The past week or so, I’ve been playing database administrator: monitoring load, examining the log for slow queries, tweaking parameters, rewriting queries, adding indexes, and repeating the cycle over and over again. It’s a tedious, time-consuming, and exhausting process.
Tuning is tricky because inefficiencies aren’t always immediately apparent, and there may be uncontrollable factors affecting performance in VPS environments. Here are some things I’ve learned or had to refresh myself about with respect to tuning MySQL.
Don’t assume anything about why queries are slow. Under high load, a lot of queries can pop up in the slow query log just because the database is working hard. It doesn’t necessarily mean every query needs optimization. Try to look for patterns, and expect to spend time reviewing queries that are already optimized.
Look for strange queries. Don’t recognize it? Well, maybe it shouldn’t be there. I found an expensive query for a website feature that was obsolete months ago; it was being made even though the data wasn’t being used or displayed anywhere.
EXPLAIN is your friend. Interpreting the output makes my head pound sometimes, but it’s absolutely necessary. Invest the time and effort to understand it.
Multi-column indexes are a necessary evil. Most tables I was examining had only single-column indexes, causing complex WHERE clauses and/or ORDER BY to do costly “Using temporary; Using filesort” operations. Adding a few multi-column indexes helped a great deal. In general, I dislike multi-column indexes because they require maintenance: if you modify a complex query, you might have to add or change the index, or it will become slow as molasses. But unfortunately, that’s the tradeoff for performance.
The “same” query can behave differently with different datasets. A query can sometimes use an index, and sometimes use a filesort, depending, for example, on constants in the WHERE clause. Be sure to use EXPLAIN with different values.
Give the query optimizer hints. Disk access is slow, especially on the VPS, so I wanted to avoid filesorts at all costs. Using STRAIGHT_JOIN forced MySQL to process an indexed table first; otherwise, it believed that a filesort would be faster in some cases. It might be, sometimes–but if you think you know better, use the hint.
Disk access on a VPS can be wonky. It depends a lot on what else is happening on the hardware node. This relates somewhat to the previous point: all other things being equal, MySQL could be right about a filesort being faster than an index. But it’s usually not the case in an environment where disk I/O is very costly.
Reduce the number of joins wherever possible. It doesn’t seem like a few indexed joins into “lookup” tables (basically key-value types of things) would affect performance that much, but amazingly, it can. Really. Break up queries into smaller, simpler ones if at all possible.

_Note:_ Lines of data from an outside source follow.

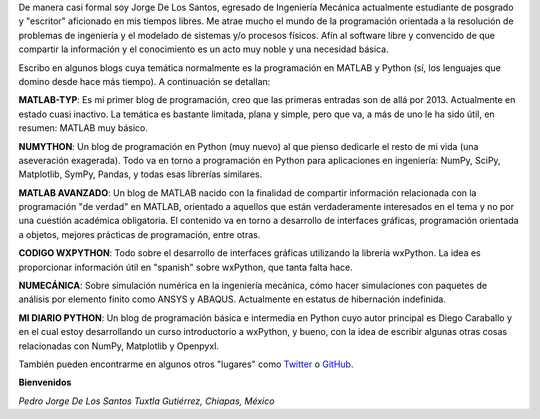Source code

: .. title: About
.. slug: about
.. date: 2016-10-04 16:58:43 UTC-05:00
.. tags: 
.. category: 
.. link: 
.. description: 
.. type: text

De manera casi formal soy Jorge De Los Santos, egresado de Ingeniería Mecánica actualmente estudiante 
de posgrado y "escritor" aficionado en mis tiempos libres. Me atrae mucho el mundo de la programación 
orientada a la resolución de problemas de ingeniería y el modelado de sistemas y/o procesos físicos. 
Afín al software libre y convencido de que compartir la información y el conocimiento es un acto muy 
noble y una necesidad básica.

Escribo en algunos blogs cuya temática normalmente es la programación en MATLAB y Python (sí, los 
lenguajes que domino desde hace más tiempo). A continuación se detallan:

**MATLAB-TYP**: Es mi primer blog de programación, creo que las primeras entradas son de allá por 2013. 
Actualmente en estado cuasi inactivo. La temática es bastante limitada, plana y simple, pero que va, 
a más de uno le ha sido útil, en resumen: MATLAB muy básico.

**NUMYTHON**: Un blog  de programación en Python (muy nuevo) al que pienso dedicarle el resto de mi vida 
(una aseveración exagerada). Todo va en torno a programación en Python para aplicaciones en 
ingeniería: NumPy, SciPy, Matplotlib, SymPy, Pandas, y todas esas librerías similares.

**MATLAB AVANZADO**: Un blog de MATLAB nacido con la finalidad de compartir información relacionada con 
la programación "de verdad" en MATLAB, orientado a aquellos que están verdaderamente interesados en 
el tema y no por una cuestión académica obligatoria. El contenido va en torno a desarrollo de interfaces 
gráficas, programación orientada a objetos, mejores prácticas de programación, entre otras.

**CODIGO WXPYTHON**: Todo sobre el desarrollo de interfaces gráficas utilizando la librería wxPython. 
La idea es proporcionar información útil en "spanish" sobre wxPython, que tanta falta hace.

**NUMECÁNICA**: Sobre simulación numérica en la ingeniería mecánica, cómo hacer simulaciones con paquetes 
de análisis por elemento finito como ANSYS y ABAQUS. Actualmente en estatus de hibernación indefinida.

**MI DIARIO PYTHON**: Un blog de programación básica e intermedia en Python cuyo autor principal 
es Diego Caraballo y en el cual estoy desarrollando un curso introductorio a wxPython, y bueno, 
con la idea de escribir algunas otras cosas relacionadas con NumPy, Matplotlib y Openpyxl.

También pueden encontrarme en algunos otros "lugares" como Twitter_ o GitHub_.

.. _Twitter: https://twitter.com/pjdlsl
.. _GitHub: https://github.com/JorgeDeLosSantos


**Bienvenidos**

*Pedro Jorge De Los Santos*
*Tuxtla Gutiérrez, Chiapas, México*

Run ANALYZE TABLE and OPTIMIZE TABLE. The manual says you don’t typically need to run these commands, but I found frequently updated tables benefit from this maintenance, even if they have only a few thousand records.
Work iteratively. Somtimes performance problems are localized to one or two spots, but more often, inefficiencies are spread out over a lot of queries; they may become noticeable only after several passes, as server conditions fluctuate. Discovering these problem areas takes a lot of patience.